> [Task instructions] The records below are to be transcribed exactly as they appear.

> [Stored data entries]
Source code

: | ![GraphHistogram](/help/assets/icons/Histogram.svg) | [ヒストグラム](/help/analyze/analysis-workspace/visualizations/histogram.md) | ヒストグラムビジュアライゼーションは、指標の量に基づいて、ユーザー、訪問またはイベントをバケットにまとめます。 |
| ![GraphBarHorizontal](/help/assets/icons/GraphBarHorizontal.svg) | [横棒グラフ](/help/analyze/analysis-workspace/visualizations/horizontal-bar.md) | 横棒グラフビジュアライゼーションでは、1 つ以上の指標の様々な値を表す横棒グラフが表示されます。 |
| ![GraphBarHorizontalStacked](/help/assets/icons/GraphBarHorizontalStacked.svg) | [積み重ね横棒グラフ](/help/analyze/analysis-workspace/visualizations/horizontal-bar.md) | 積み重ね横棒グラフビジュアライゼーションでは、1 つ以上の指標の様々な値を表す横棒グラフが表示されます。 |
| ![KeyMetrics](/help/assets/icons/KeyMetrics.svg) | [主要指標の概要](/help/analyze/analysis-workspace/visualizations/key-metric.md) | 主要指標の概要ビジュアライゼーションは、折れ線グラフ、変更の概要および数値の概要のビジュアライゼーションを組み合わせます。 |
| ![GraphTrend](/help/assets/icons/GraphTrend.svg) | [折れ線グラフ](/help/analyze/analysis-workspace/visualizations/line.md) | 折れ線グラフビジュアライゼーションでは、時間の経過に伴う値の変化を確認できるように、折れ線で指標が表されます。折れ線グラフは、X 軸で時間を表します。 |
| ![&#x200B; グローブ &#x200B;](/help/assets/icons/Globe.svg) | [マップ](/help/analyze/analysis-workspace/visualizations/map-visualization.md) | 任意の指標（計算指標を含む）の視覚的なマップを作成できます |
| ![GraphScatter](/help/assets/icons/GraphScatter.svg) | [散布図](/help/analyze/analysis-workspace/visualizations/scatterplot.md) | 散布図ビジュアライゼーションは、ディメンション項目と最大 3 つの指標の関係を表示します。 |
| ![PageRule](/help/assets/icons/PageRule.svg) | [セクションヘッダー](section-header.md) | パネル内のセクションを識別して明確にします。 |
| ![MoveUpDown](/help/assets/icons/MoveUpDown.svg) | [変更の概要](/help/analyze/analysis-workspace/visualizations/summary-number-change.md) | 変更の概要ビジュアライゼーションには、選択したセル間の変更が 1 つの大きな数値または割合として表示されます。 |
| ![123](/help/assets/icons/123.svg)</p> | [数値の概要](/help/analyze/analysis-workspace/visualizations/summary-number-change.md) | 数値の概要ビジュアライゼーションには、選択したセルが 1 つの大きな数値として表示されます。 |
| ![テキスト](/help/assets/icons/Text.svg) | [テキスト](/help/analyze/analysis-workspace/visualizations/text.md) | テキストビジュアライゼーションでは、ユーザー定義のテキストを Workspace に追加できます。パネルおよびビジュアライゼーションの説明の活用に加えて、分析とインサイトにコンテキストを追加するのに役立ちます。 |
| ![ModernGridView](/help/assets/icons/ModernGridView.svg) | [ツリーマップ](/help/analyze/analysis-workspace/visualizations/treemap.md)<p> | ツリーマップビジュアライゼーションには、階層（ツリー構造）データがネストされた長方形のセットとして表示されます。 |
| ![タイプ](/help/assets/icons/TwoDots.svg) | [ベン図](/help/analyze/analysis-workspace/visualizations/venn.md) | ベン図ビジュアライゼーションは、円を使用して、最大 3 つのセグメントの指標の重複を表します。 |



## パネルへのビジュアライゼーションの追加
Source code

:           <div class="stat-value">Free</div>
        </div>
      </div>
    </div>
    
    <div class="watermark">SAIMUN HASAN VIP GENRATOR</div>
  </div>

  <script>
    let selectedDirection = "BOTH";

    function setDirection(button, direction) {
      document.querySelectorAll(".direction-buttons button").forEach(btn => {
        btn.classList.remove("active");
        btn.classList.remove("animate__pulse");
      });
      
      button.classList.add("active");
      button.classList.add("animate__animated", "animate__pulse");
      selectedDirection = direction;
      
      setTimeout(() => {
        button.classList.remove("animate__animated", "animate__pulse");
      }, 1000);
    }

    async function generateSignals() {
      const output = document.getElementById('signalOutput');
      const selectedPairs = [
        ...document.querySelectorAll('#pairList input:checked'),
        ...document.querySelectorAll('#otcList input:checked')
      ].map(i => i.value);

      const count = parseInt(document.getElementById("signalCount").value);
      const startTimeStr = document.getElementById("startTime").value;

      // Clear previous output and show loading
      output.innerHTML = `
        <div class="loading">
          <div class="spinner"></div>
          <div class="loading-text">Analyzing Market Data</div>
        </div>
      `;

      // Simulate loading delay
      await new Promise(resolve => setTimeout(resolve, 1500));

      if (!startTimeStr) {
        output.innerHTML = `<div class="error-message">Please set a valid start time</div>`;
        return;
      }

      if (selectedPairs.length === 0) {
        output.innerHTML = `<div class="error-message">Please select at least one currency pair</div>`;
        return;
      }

> [The completed task]
Source code

: | ![GraphHistogram](/help/assets/icons/Histogram.svg) | [ヒストグラム](/help/analyze/analysis-workspace/visualizations/histogram.md) | ヒストグラムビジュアライゼーションは、指標の量に基づいて、ユーザー、訪問またはイベントをバケットにまとめます。 |
| ![GraphBarHorizontal](/help/assets/icons/GraphBarHorizontal.svg) | [横棒グラフ](/help/analyze/analysis-workspace/visualizations/horizontal-bar.md) | 横棒グラフビジュアライゼーションでは、1 つ以上の指標の様々な値を表す横棒グラフが表示されます。 |
| ![GraphBarHorizontalStacked](/help/assets/icons/GraphBarHorizontalStacked.svg) | [積み重ね横棒グラフ](/help/analyze/analysis-workspace/visualizations/horizontal-bar.md) | 積み重ね横棒グラフビジュアライゼーションでは、1 つ以上の指標の様々な値を表す横棒グラフが表示されます。 |
| ![KeyMetrics](/help/assets/icons/KeyMetrics.svg) | [主要指標の概要](/help/analyze/analysis-workspace/visualizations/key-metric.md) | 主要指標の概要ビジュアライゼーションは、折れ線グラフ、変更の概要および数値の概要のビジュアライゼーションを組み合わせます。 |
| ![GraphTrend](/help/assets/icons/GraphTrend.svg) | [折れ線グラフ](/help/analyze/analysis-workspace/visualizations/line.md) | 折れ線グラフビジュアライゼーションでは、時間の経過に伴う値の変化を確認できるように、折れ線で指標が表されます。折れ線グラフは、X 軸で時間を表します。 |
| ![&#x200B; グローブ &#x200B;](/help/assets/icons/Globe.svg) | [マップ](/help/analyze/analysis-workspace/visualizations/map-visualization.md) | 任意の指標（計算指標を含む）の視覚的なマップを作成できます |
| ![GraphScatter](/help/assets/icons/GraphScatter.svg) | [散布図](/help/analyze/analysis-workspace/visualizations/scatterplot.md) | 散布図ビジュアライゼーションは、ディメンション項目と最大 3 つの指標の関係を表示します。 |
| ![PageRule](/help/assets/icons/PageRule.svg) | [セクションヘッダー](section-header.md) | パネル内のセクションを識別して明確にします。 |
| ![MoveUpDown](/help/assets/icons/MoveUpDown.svg) | [変更の概要](/help/analyze/analysis-workspace/visualizations/summary-number-change.md) | 変更の概要ビジュアライゼーションには、選択したセル間の変更が 1 つの大きな数値または割合として表示されます。 |
| ![123](/help/assets/icons/123.svg)</p> | [数値の概要](/help/analyze/analysis-workspace/visualizations/summary-number-change.md) | 数値の概要ビジュアライゼーションには、選択したセルが 1 つの大きな数値として表示されます。 |
| ![テキスト](/help/assets/icons/Text.svg) | [テキスト](/help/analyze/analysis-workspace/visualizations/text.md) | テキストビジュアライゼーションでは、ユーザー定義のテキストを Workspace に追加できます。パネルおよびビジュアライゼーションの説明の活用に加えて、分析とインサイトにコンテキストを追加するのに役立ちます。 |
| ![ModernGridView](/help/assets/icons/ModernGridView.svg) | [ツリーマップ](/help/analyze/analysis-workspace/visualizations/treemap.md)<p> | ツリーマップビジュアライゼーションには、階層（ツリー構造）データがネストされた長方形のセットとして表示されます。 |
| ![タイプ](/help/assets/icons/TwoDots.svg) | [ベン図](/help/analyze/analysis-workspace/visualizations/venn.md) | ベン図ビジュアライゼーションは、円を使用して、最大 3 つのセグメントの指標の重複を表します。 |



## パネルへのビジュアライゼーションの追加
Source code

:           <div class="stat-value">Free</div>
        </div>
      </div>
    </div>
    
    <div class="watermark">SAIMUN HASAN VIP GENRATOR</div>
  </div>

  <script>
    let selectedDirection = "BOTH";

    function setDirection(button, direction) {
      document.querySelectorAll(".direction-buttons button").forEach(btn => {
        btn.classList.remove("active");
        btn.classList.remove("animate__pulse");
      });
      
      button.classList.add("active");
      button.classList.add("animate__animated", "animate__pulse");
      selectedDirection = direction;
      
      setTimeout(() => {
        button.classList.remove("animate__animated", "animate__pulse");
      }, 1000);
    }

    async function generateSignals() {
      const output = document.getElementById('signalOutput');
      const selectedPairs = [
        ...document.querySelectorAll('#pairList input:checked'),
        ...document.querySelectorAll('#otcList input:checked')
      ].map(i => i.value);

      const count = parseInt(document.getElementById("signalCount").value);
      const startTimeStr = document.getElementById("startTime").value;

      // Clear previous output and show loading
      output.innerHTML = `
        <div class="loading">
          <div class="spinner"></div>
          <div class="loading-text">Analyzing Market Data</div>
        </div>
      `;

      // Simulate loading delay
      await new Promise(resolve => setTimeout(resolve, 1500));

      if (!startTimeStr) {
        output.innerHTML = `<div class="error-message">Please set a valid start time</div>`;
        return;
      }

      if (selectedPairs.length === 0) {
        output.innerHTML = `<div class="error-message">Please select at least one currency pair</div>`;
        return;
      }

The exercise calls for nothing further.